Sunday, October 28, 2007

i knew Joan Baez, a poem

i knew Joan Baez
 by mike marcellino

i knew joan baez
joan baez.
i knew she would
pick
this
one,
her little sister.
joan baez
i knew she would
pick
this one.
she had a choice -
barbwire
or
bobbing 155 mm shell casing
on the Oriental River,

no number
rung sat zone
south, southeast of Saigon
the delta hell on earth,
special forces
say.
i knew joan baez
joan baez,
i knew she would pick this one,
like her little sister -
joan baez,
i knew joan baez.
i knew she would pick this one

copyright Mike Marcellino

Friday, October 26, 2007

Taipei Subway, a poem

Taipei Subway
By Mike Marcellino

Taipei Subway
Another day,
Night
Underground
White bright lights
Two guys and
Guitars
Singing
Where?
Taipei Subway.

Two guys and
Guitar
Singing
Where?
Taipei Subway.
There
No where
Nobody there.
Taipei Subway
Twins
Taipei Subway
Twins.

Pictures
In dark
4 color corners
4 color
4 color.
Taipei Subway
Twins.
Another day,
Night
Underground
White bright lights
White bright lights.
They weren’t
Supposed to be
There,
Somewhere,
Anywhere;
Early commuters,
People appearing
In a tunnel
White tile walls
Of love
Disappointed.
Taipei Subway
Twins
Taipei Subway
Twins.

Another day,
Night
Underground.
White bright lights
Taipei Subway,
Subway.
Two guys
Guitars
Singing.
Where
There
Nowhere.
Taipei Subway
Subway,
Subway
To a night game
For the
Taipei Subway Twins
Taiwan Subway Twins
4 color,
4 color,
4 color.

Copyright Mike Marcellino, 2007

Fields of destruction, a short story

fields of destruction
Even in 2007, most baseball fans know of Bob Feller, who could have been the best pitcher in baseball history if he hadn’t “walked off the mound” to join the Navy on Monday, December 8, 1941, the day after the Japanese bombed Pearl Harbor.
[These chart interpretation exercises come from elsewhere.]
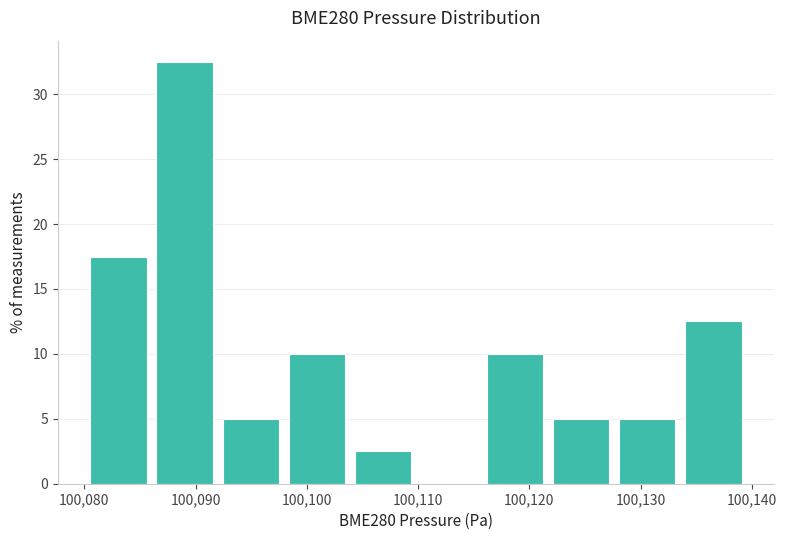

Reading left to right, list every bar in this chart as the range it spans on the x-axis followed by its height. Neither the bar edges nor the heights are printed on the chart, so give them approximately, as read against the axes.

100080 to 100086: 17.5
100086 to 100092: 32.5
100092 to 100098: 5.0
100098 to 100104: 10.0
100104 to 100110: 2.5
100110 to 100116: 0
100116 to 100122: 10.0
100122 to 100128: 5.0
100128 to 100134: 5.0
100134 to 100140: 12.5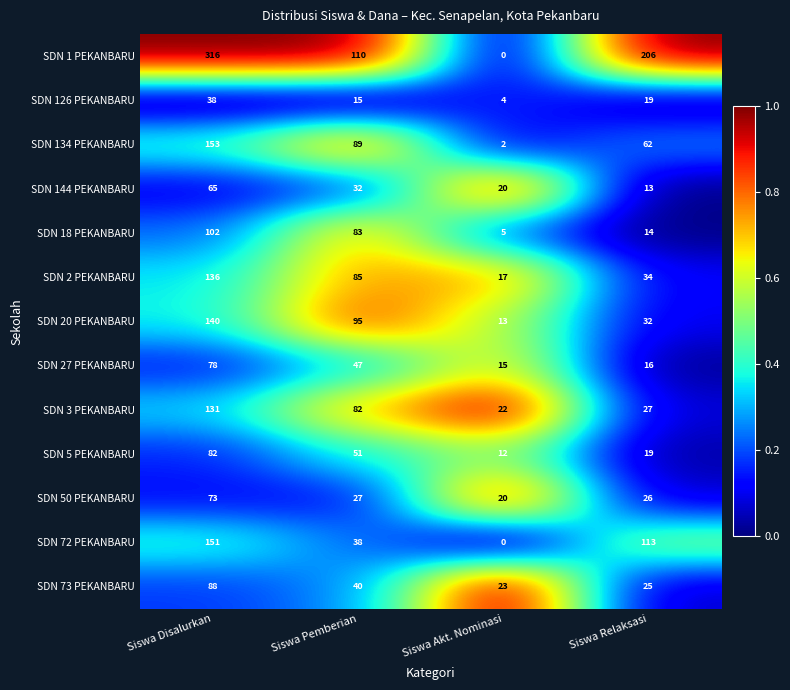

Is it true that SDN 73 PEKANBARU equals 88 at Siswa Disalurkan?

True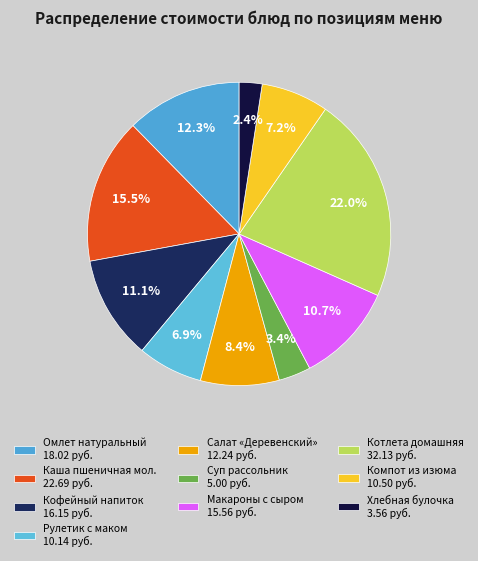

Is it true that Хлебная булочка is 2% of the pie?

True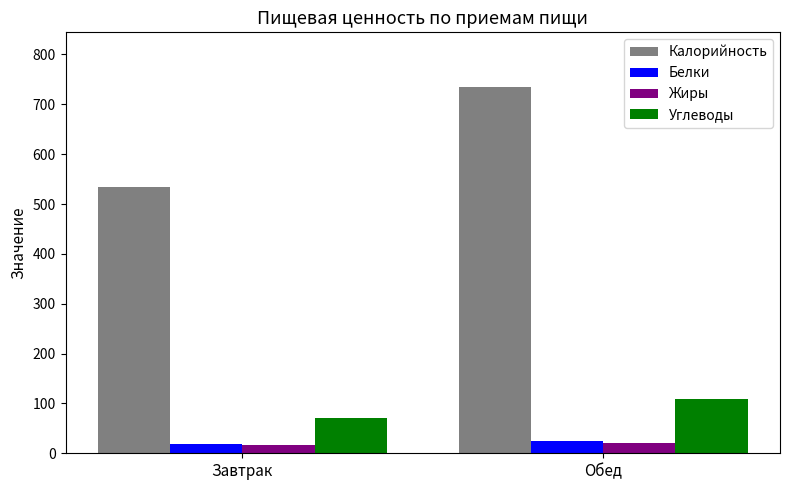

Is it true that Калорийность equals 734.2 at Обед?

True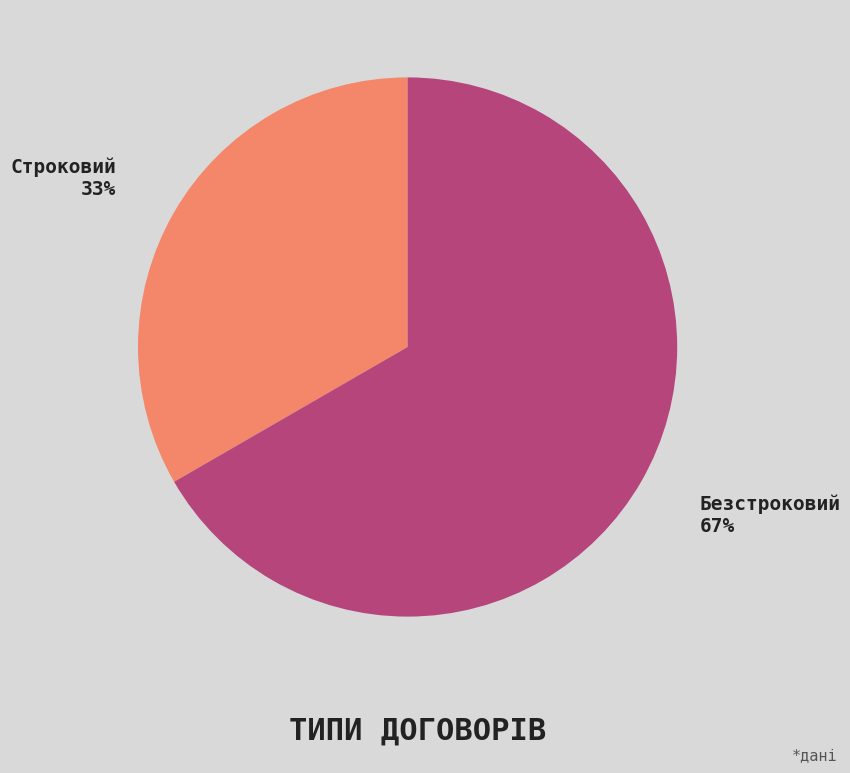

Which category has the smallest portion of the pie?

Строковий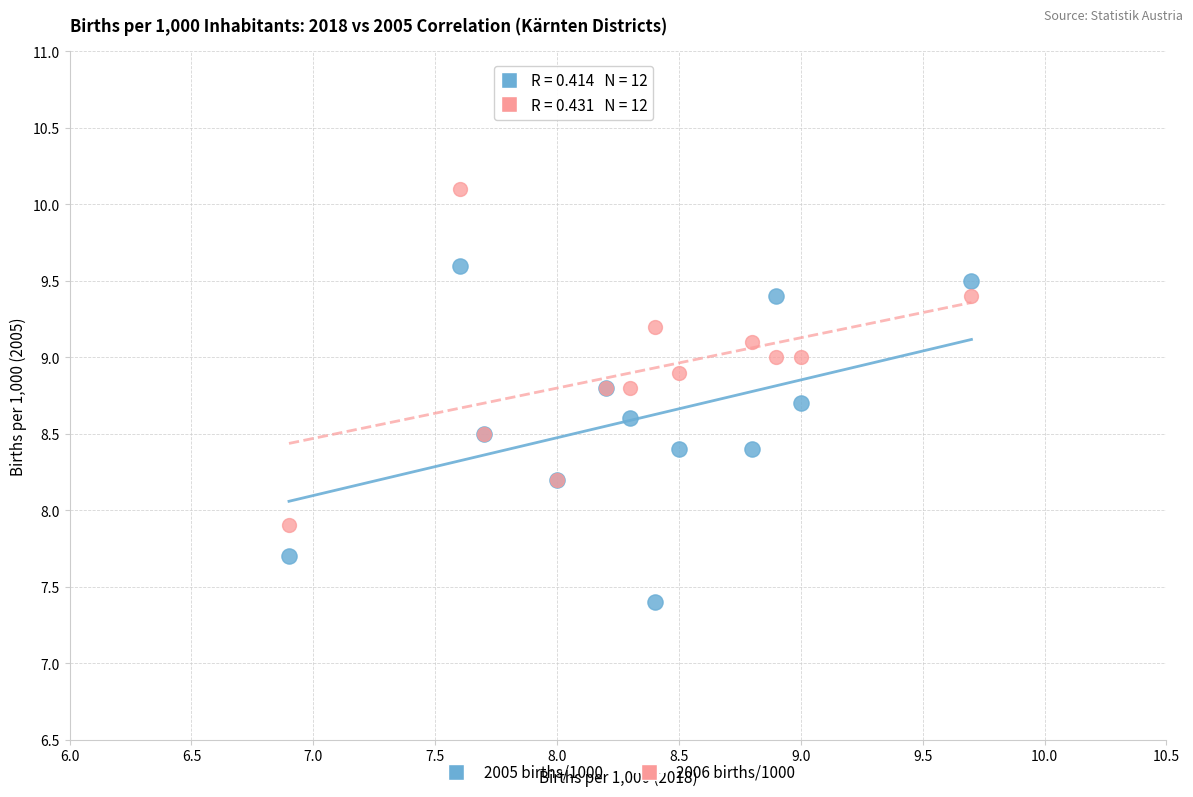

Across all series, what Y value is closest to 8?

7.9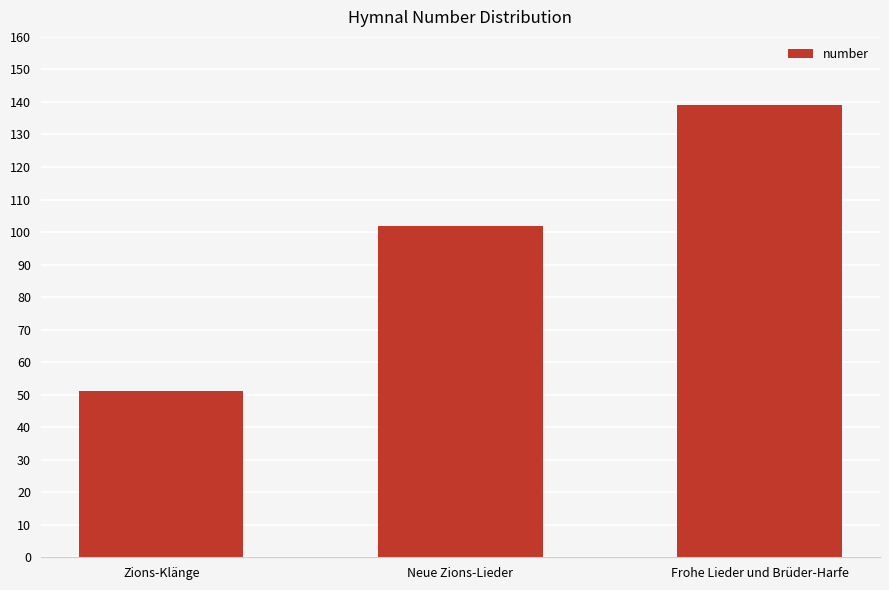

What is the label of the 3rd bar from the left?

Frohe Lieder und Brüder-Harfe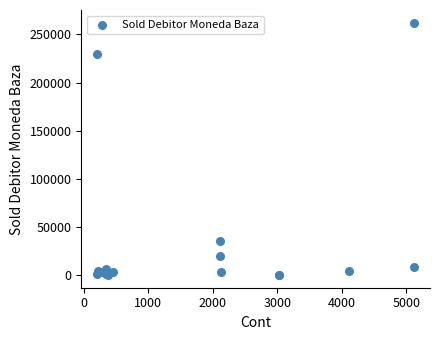

What Y value in the scatter plot is closest to 131119?

35678.0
The mound in the diamond of Cleveland Municipal Stadium, built in 1931 and destroyed 64 years later, which just happens to be my age to date.
What not many people ever knew, except Iowans, was they called young Feller “the heater from Van Meter,” Iowa that is. Today’s population 866. The railroad tracks headed west and a farm road called R Road make a cross and that’s Van Meter.
Feller could be one of the heroes of William Casey Blake, who hails less than 20 miles or so down the road east in Des Moines. Blake plays ball in Cleveland’s new ball park. It’s called Jacobs Field, rather poetic, I think, and something like Baltimore’s Camden Yards, near the train station.
Whether Iowan Blake was named after the mighty Casey who struck out breaking a bunch of hearts I don’t know. Probably. The third baseman and a few other Cleveland Indians may be the subject of a few not exactly upbeat poems after the “Tribe” fell apartment after getting up on Boston 3-1 in the best of seven American League Championship.
Fans in Cleveland (and it will probably catch on) are calling it “The Collapse.” Cleveland sports team history is filled with bat shattering two word nationally, if not world known, epitaphs.
The Catch, the Polo Grounds , September 29, 1954.
Some think say hay Willie Mays’ An over the shoulder wide receiver style back to home plate the greatest grab in baseball history. The San Francisco Giants turned a 2-2 tie into a win and went on to defeat the Indians who put into the record books one of the best seasons in baseball history. The Giants took four straight off the Indians winning the World Series. Someone on Wikipedia says that people say that Vic Wertz drive to straight center traveled 450 feet. That can’t be possible, can it? Wikipedia, did they ever play “polo” in the Polo Grounds?
But, I am getting ahead of myself and away from the freshest Cleveland professional sports team suicides, in a 53- year- long trail of unraveling I followed until I collapsed.
I affectionately titled my story, “Fields of Destruction” because the Indians remind me of the Vietnam War era classic, “The Eve of Destruction.” I thought the song was called “Fields of Destruction,” having been in some of those fields and by Eric Burdon and the Animals rather than Barry McGuire, that I now remember as a movie with Tom Cruise about a football players’ agent that I saw part of a few times.
I was almost in Van Meter once without even knowing it’s the home of the Bob Feller Museum. Actually, Van Meter is just a few miles west along Interstate 80 from a whole Google of Super 8 motels. I have a Super 8 card somewhere. I came as close as Jimmy’s All American restaurant and bar, a place where a writer from Cleveland posing as a movie scout was immediately and continuously hugged and kissed and bought beers all Wednesday night, the only night things jump in Des Monies, I as told. Just call me lucky, but that does put some distance between me and the Indians.